We’re leaving Friday, so preparations are frantically underway. Here are some things that caught my attention this week.
Country music star Jason Aldean is under fire for his new hit single, “Try That In A Small Town.” It’s a harsh critique of rioting, looting, car-jacking, spitting on police officers, and that kind of thing. In small towns, we are to believe, you can’t get away with that kind of behavior. It’s a familiar romantic American genre playing on the rural vs. urban divide. Merle Haggard did something similar with “Okie From Muskogee.”
Anyway, a lot of people are upset because they think the song is racist. Because, in the brains of a certain segment of people who claim to be “antiracist,” talking about crime and unruly behavior must be talking about black people. Somebody might be a racist here, but it might just be Mr. Aldean’s critics.
However, I, too, object to the song. But not because it is racist. And not because it romanticizes small town communities—which, if we are being honest, are rife with the same depression, addiction, and promiscuity you find in big cities. I object to this song because the lyrics are simply terrible. I mean, terrible. Who wrote this garbage?
Country music has been in a very bad way for a very long time now, but somewhere, somehow the industry has to hit rock bottom, don’t they? If you turn on a country station you will hear song after song about short-shorts, bare feet, summer nights, and lots and lots of drinking parties—with very specific beverage brand placements. And the songs will be the exact same song—same chord progression, same instruments, probably the same session musicians, with just a different singer. Nashville is in some kind of epic rut. Now we get “Light, like.” “Cool, fool.” Somebody get the Nashville songwriters a rhyming dictionary and thesaurus. This song is just bad.

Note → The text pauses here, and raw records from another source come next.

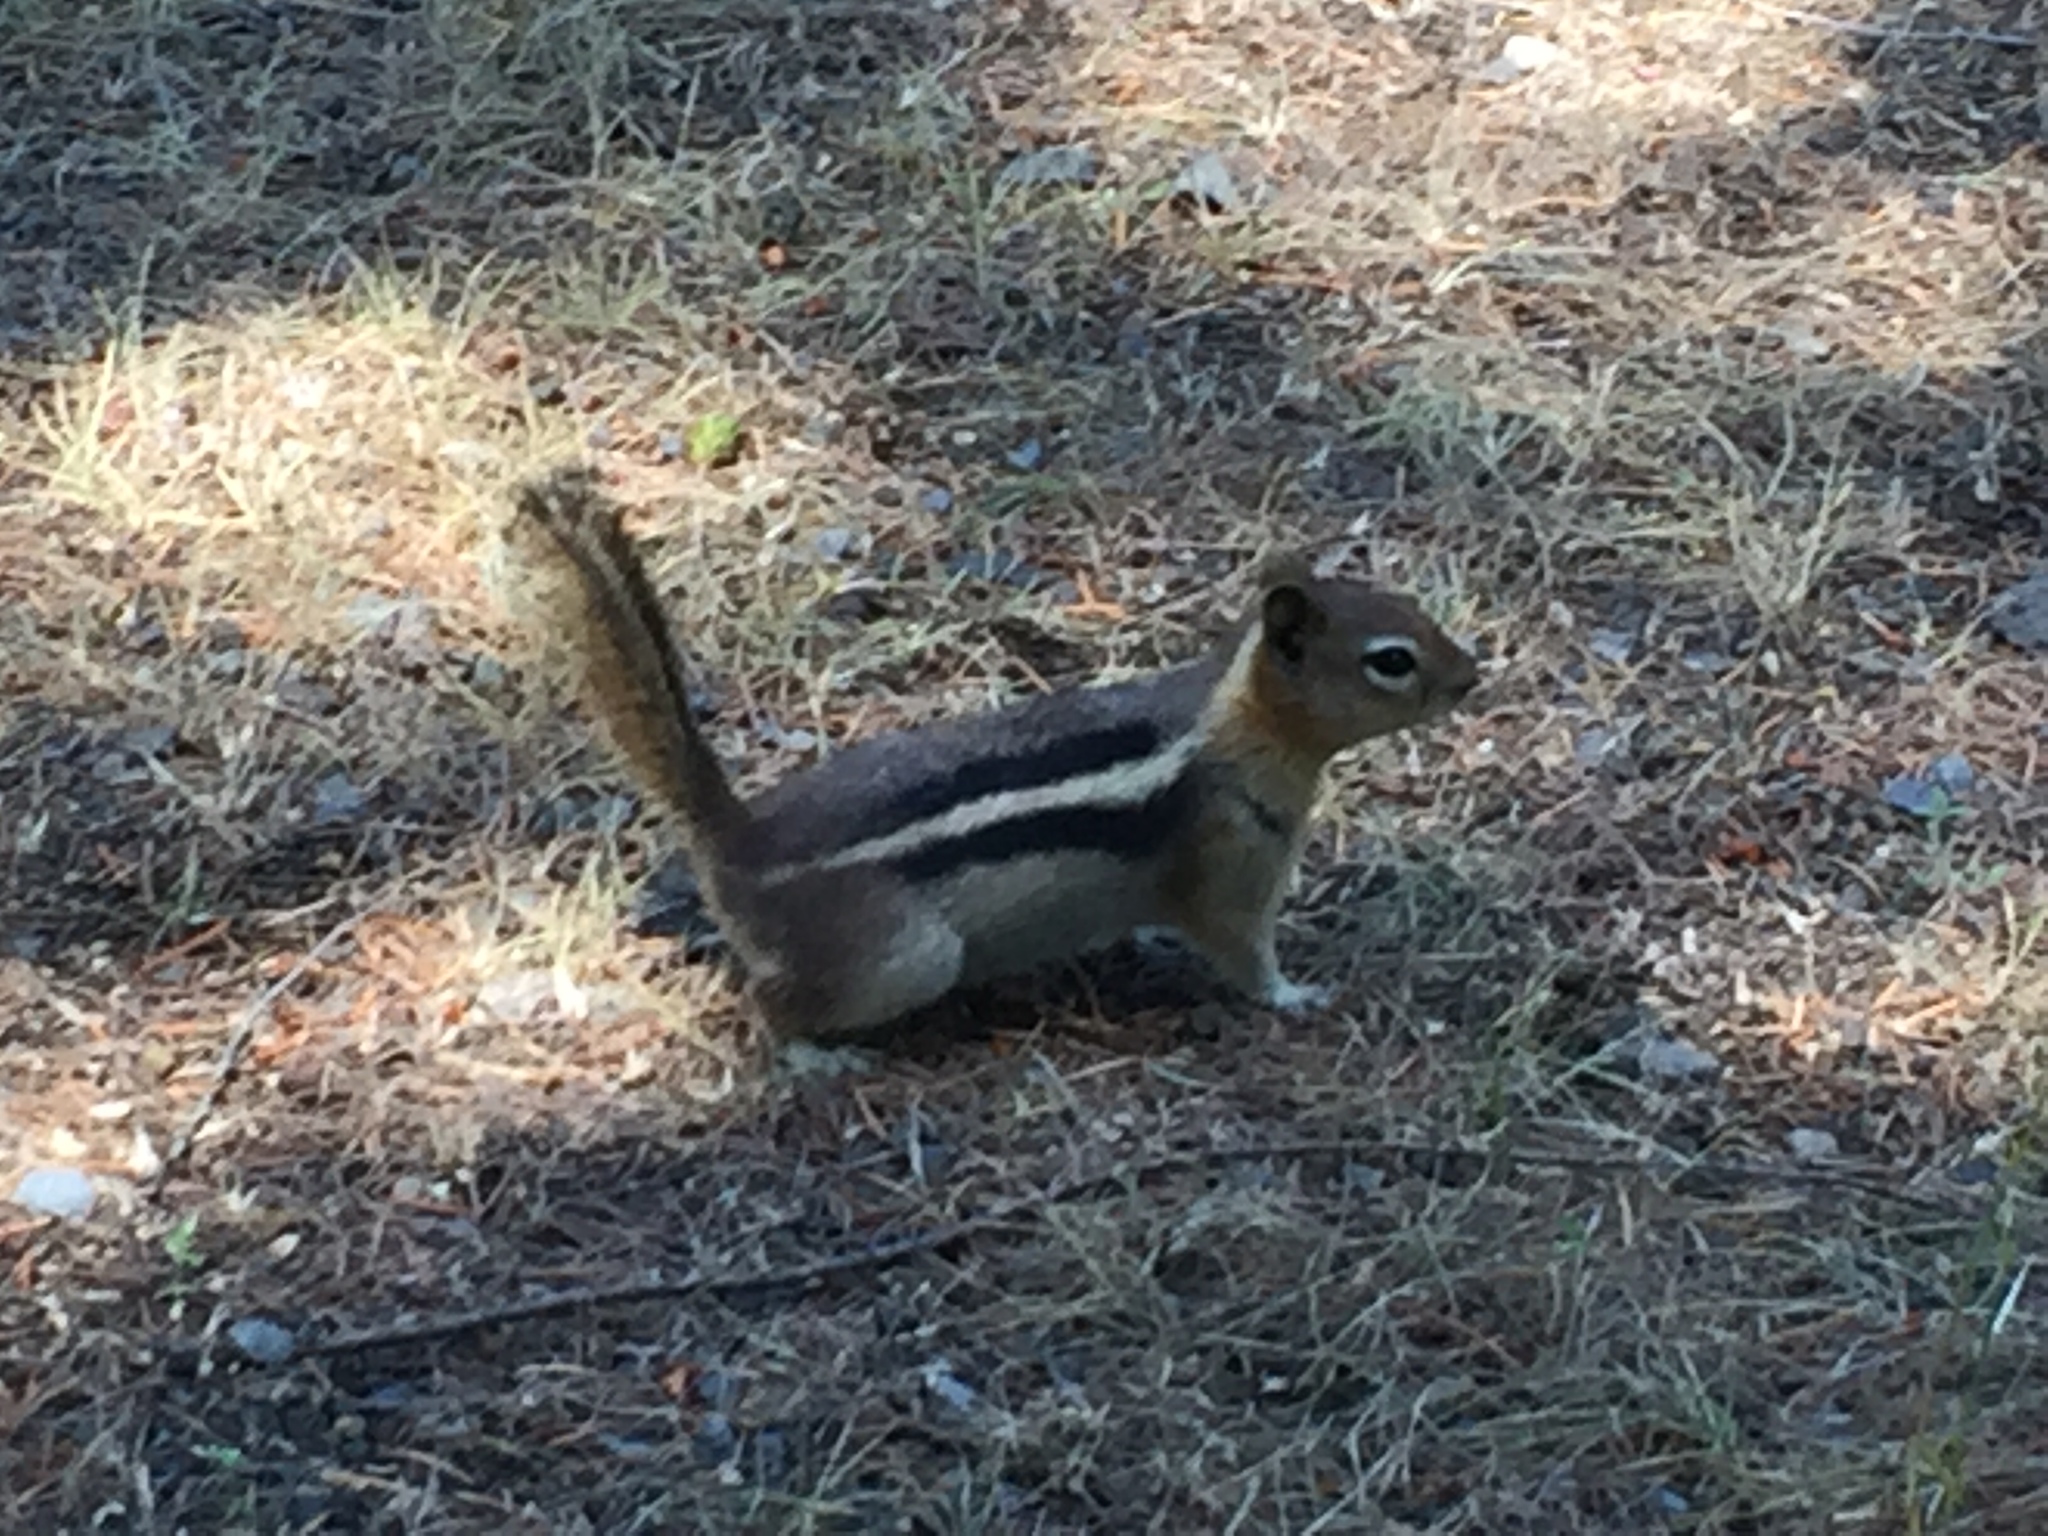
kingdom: Animalia
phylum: Chordata
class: Mammalia
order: Rodentia
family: Sciuridae
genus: Callospermophilus
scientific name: Callospermophilus lateralis
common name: Golden-mantled ground squirrel
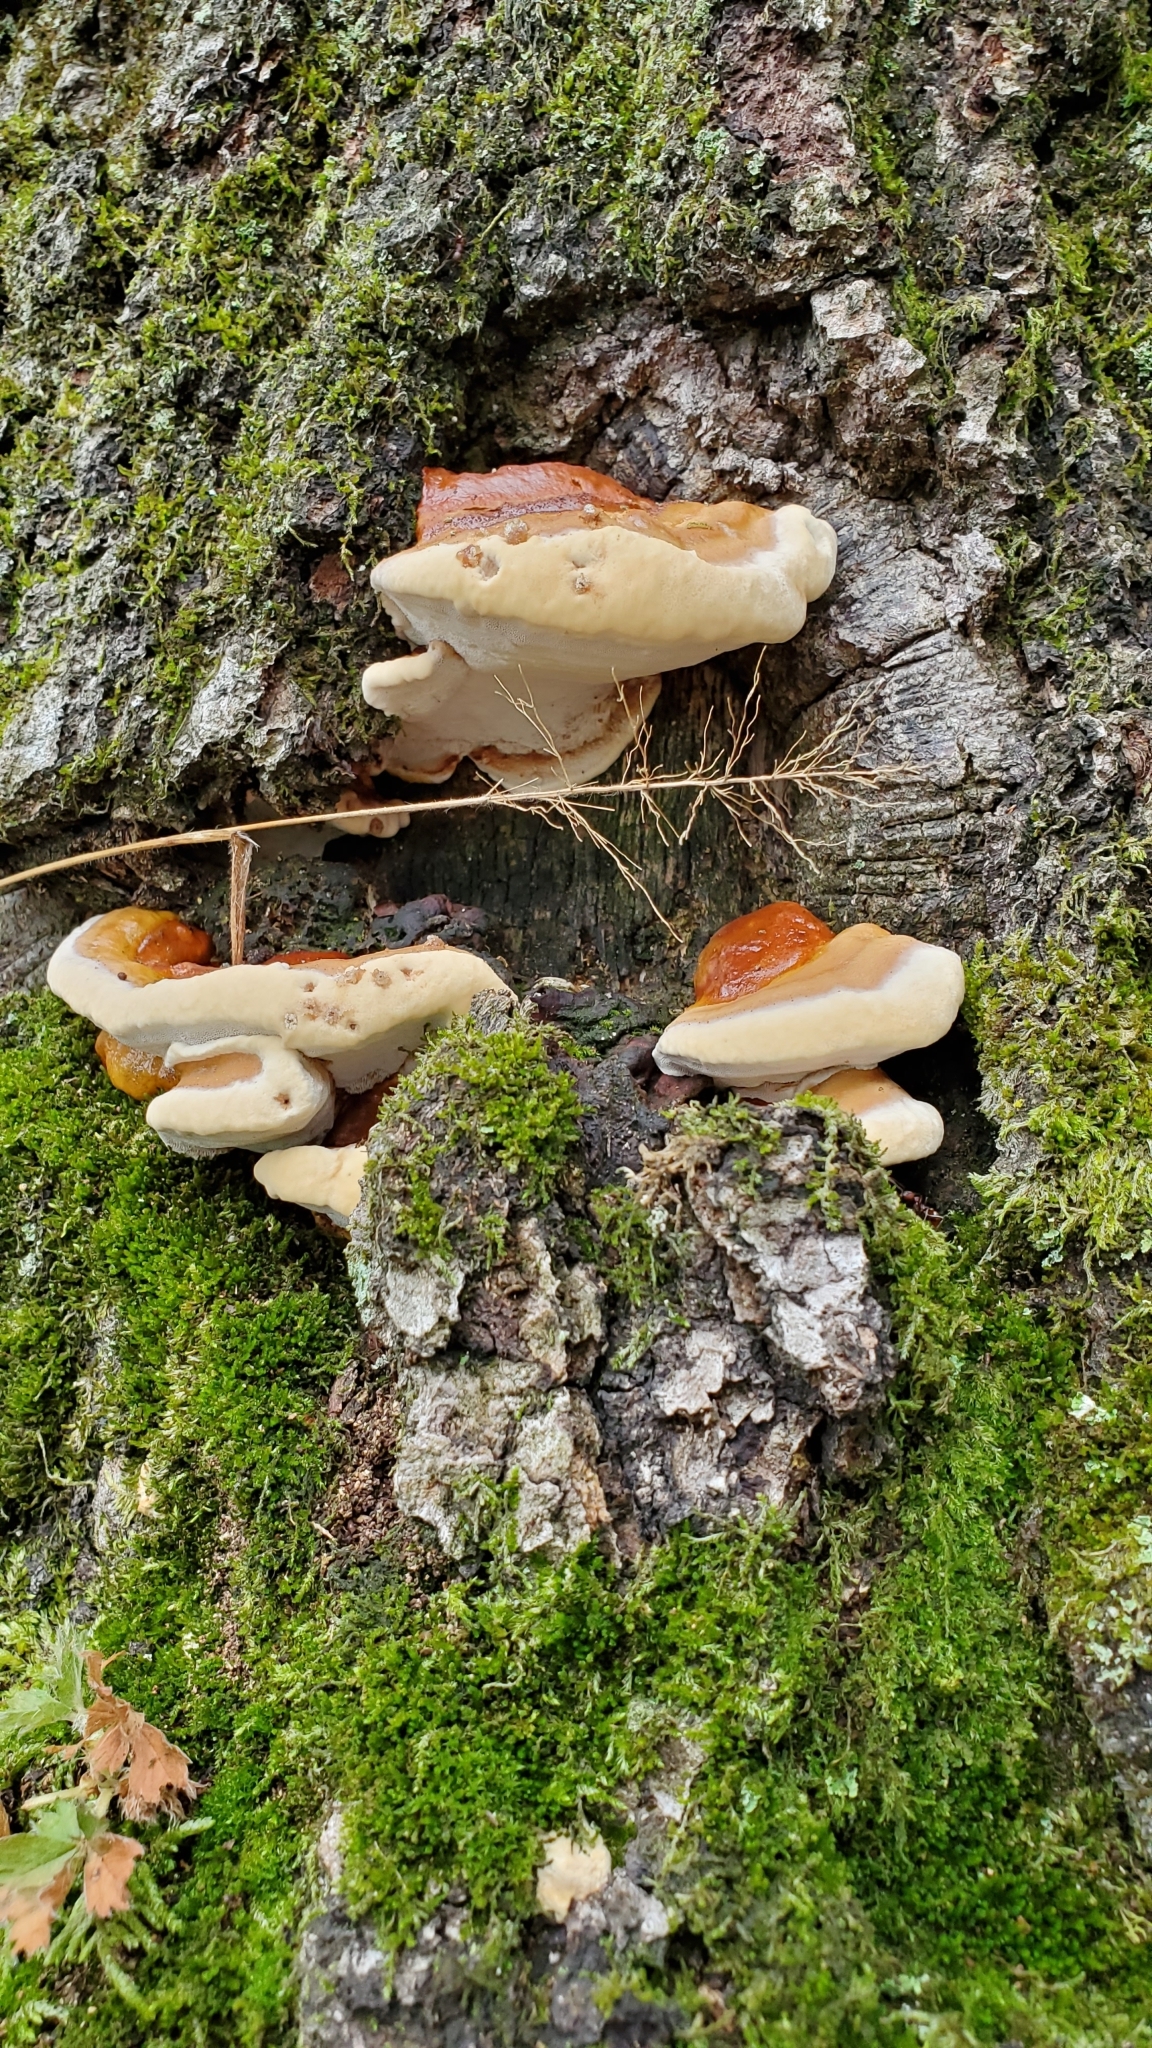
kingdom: Fungi
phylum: Basidiomycota
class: Agaricomycetes
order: Polyporales
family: Polyporaceae
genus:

Secretary of Defense John Kirby gave a lengthy explanation for why the U.S. Military must provide abortions to service members. It was full of high-minded rhetoric about duty and loyalty and patriotism, but at the end of the day the answer is: 20% of our military are women, and we need to encourage them to kill their babies so they can get back to work.
Alternatively, he made the case for why women shouldn’t serve in the military.